* [Data extracts]

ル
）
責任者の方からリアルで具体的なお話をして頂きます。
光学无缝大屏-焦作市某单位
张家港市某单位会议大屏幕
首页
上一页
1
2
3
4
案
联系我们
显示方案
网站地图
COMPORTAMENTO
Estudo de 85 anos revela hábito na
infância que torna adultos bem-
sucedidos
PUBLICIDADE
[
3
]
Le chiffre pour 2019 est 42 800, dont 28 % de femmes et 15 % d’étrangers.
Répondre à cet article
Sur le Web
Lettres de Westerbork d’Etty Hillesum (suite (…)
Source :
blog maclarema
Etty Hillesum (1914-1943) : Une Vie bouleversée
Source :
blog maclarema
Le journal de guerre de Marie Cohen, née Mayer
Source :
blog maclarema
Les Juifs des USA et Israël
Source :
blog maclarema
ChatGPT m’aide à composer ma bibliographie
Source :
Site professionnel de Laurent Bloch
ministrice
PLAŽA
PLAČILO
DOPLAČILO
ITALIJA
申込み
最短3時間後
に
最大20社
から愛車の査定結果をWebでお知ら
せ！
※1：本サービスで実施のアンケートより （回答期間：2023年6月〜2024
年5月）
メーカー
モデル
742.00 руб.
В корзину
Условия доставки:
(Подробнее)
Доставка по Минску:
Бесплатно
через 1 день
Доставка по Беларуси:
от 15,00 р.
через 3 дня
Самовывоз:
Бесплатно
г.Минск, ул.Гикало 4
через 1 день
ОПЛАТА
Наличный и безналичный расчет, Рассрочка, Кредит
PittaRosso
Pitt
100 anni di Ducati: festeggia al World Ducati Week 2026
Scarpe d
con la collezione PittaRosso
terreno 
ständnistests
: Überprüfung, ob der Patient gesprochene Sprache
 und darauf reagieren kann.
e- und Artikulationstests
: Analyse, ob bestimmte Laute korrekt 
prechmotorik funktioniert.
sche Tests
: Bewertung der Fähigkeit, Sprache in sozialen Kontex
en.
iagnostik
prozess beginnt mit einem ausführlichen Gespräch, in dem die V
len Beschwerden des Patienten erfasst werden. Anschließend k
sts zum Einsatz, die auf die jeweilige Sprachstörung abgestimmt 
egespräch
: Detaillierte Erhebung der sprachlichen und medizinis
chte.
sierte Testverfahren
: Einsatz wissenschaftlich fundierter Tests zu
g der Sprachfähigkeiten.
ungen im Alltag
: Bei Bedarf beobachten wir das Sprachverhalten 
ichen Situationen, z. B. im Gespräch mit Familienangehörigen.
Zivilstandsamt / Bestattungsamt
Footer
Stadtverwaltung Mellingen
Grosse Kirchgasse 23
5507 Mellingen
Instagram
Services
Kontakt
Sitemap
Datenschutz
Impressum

* [Prompt] Render every line of text from the items above as a Markdown table with two columns, Row and Text. Number the rows in order and leave out blank lines.

* [Output of the task]
| Row | Text |
|---|---|
| 1 | ル |
| 2 | ） |
| 3 | 責任者の方からリアルで具体的なお話をして頂きます。 |
| 4 | 光学无缝大屏-焦作市某单位 |
| 5 | 张家港市某单位会议大屏幕 |
| 6 | 首页 |
| 7 | 上一页 |
| 8 | 1 |
| 9 | 2 |
| 10 | 3 |
| 11 | 4 |
| 12 | 案 |
| 13 | 联系我们 |
| 14 | 显示方案 |
| 15 | 网站地图 |
| 16 | COMPORTAMENTO |
| 17 | Estudo de 85 anos revela hábito na |
| 18 | infância que torna adultos bem- |
| 19 | sucedidos |
| 20 | PUBLICIDADE |
| 21 | [ |
| 22 | 3 |
| 23 | ] |
| 24 | Le chiffre pour 2019 est 42 800, dont 28 % de femmes et 15 % d’étrangers. |
| 25 | Répondre à cet article |
| 26 | Sur le Web |
| 27 | Lettres de Westerbork d’Etty Hillesum (suite (…) |
| 28 | Source : |
| 29 | blog maclarema |
| 30 | Etty Hillesum (1914-1943) : Une Vie bouleversée |
| 31 | Source : |
| 32 | blog maclarema |
| 33 | Le journal de guerre de Marie Cohen, née Mayer |
| 34 | Source : |
| 35 | blog maclarema |
| 36 | Les Juifs des USA et Israël |
| 37 | Source : |
| 38 | blog maclarema |
| 39 | ChatGPT m’aide à composer ma bibliographie |
| 40 | Source : |
| 41 | Site professionnel de Laurent Bloch |
| 42 | ministrice |
| 43 | PLAŽA |
| 44 | PLAČILO |
| 45 | DOPLAČILO |
| 46 | ITALIJA |
| 47 | 申込み |
| 48 | 最短3時間後 |
| 49 | に |
| 50 | 最大20社 |
| 51 | から愛車の査定結果をWebでお知ら |
| 52 | せ！ |
| 53 | ※1：本サービスで実施のアンケートより （回答期間：2023年6月〜2024 |
| 54 | 年5月） |
| 55 | メーカー |
| 56 | モデル |
| 57 | 742.00 руб. |
| 58 | В корзину |
| 59 | Условия доставки: |
| 60 | (Подробнее) |
| 61 | Доставка по Минску: |
| 62 | Бесплатно |
| 63 | через 1 день |
| 64 | Доставка по Беларуси: |
| 65 | от 15,00 р. |
| 66 | через 3 дня |
| 67 | Самовывоз: |
| 68 | Бесплатно |
| 69 | г.Минск, ул.Гикало 4 |
| 70 | через 1 день |
| 71 | ОПЛАТА |
| 72 | Наличный и безналичный расчет, Рассрочка, Кредит |
| 73 | PittaRosso |
| 74 | Pitt |
| 75 | 100 anni di Ducati: festeggia al World Ducati Week 2026 |
| 76 | Scarpe d |
| 77 | con la collezione PittaRosso |
| 78 | terreno  |
| 79 | ständnistests |
| 80 | : Überprüfung, ob der Patient gesprochene Sprache |
| 81 |  und darauf reagieren kann. |
| 82 | e- und Artikulationstests |
| 83 | : Analyse, ob bestimmte Laute korrekt  |
| 84 | prechmotorik funktioniert. |
| 85 | sche Tests |
| 86 | : Bewertung der Fähigkeit, Sprache in sozialen Kontex |
| 87 | en. |
| 88 | iagnostik |
| 89 | prozess beginnt mit einem ausführlichen Gespräch, in dem die V |
| 90 | len Beschwerden des Patienten erfasst werden. Anschließend k |
| 91 | sts zum Einsatz, die auf die jeweilige Sprachstörung abgestimmt  |
| 92 | egespräch |
| 93 | : Detaillierte Erhebung der sprachlichen und medizinis |
| 94 | chte. |
| 95 | sierte Testverfahren |
| 96 | : Einsatz wissenschaftlich fundierter Tests zu |
| 97 | g der Sprachfähigkeiten. |
| 98 | ungen im Alltag |
| 99 | : Bei Bedarf beobachten wir das Sprachverhalten  |
| 100 | ichen Situationen, z. B. im Gespräch mit Familienangehörigen. |
| 101 | Zivilstandsamt / Bestattungsamt |
| 102 | Footer |
| 103 | Stadtverwaltung Mellingen |
| 104 | Grosse Kirchgasse 23 |
| 105 | 5507 Mellingen |
| 106 | Instagram |
| 107 | Services |
| 108 | Kontakt |
| 109 | Sitemap |
| 110 | Datenschutz |
| 111 | Impressum |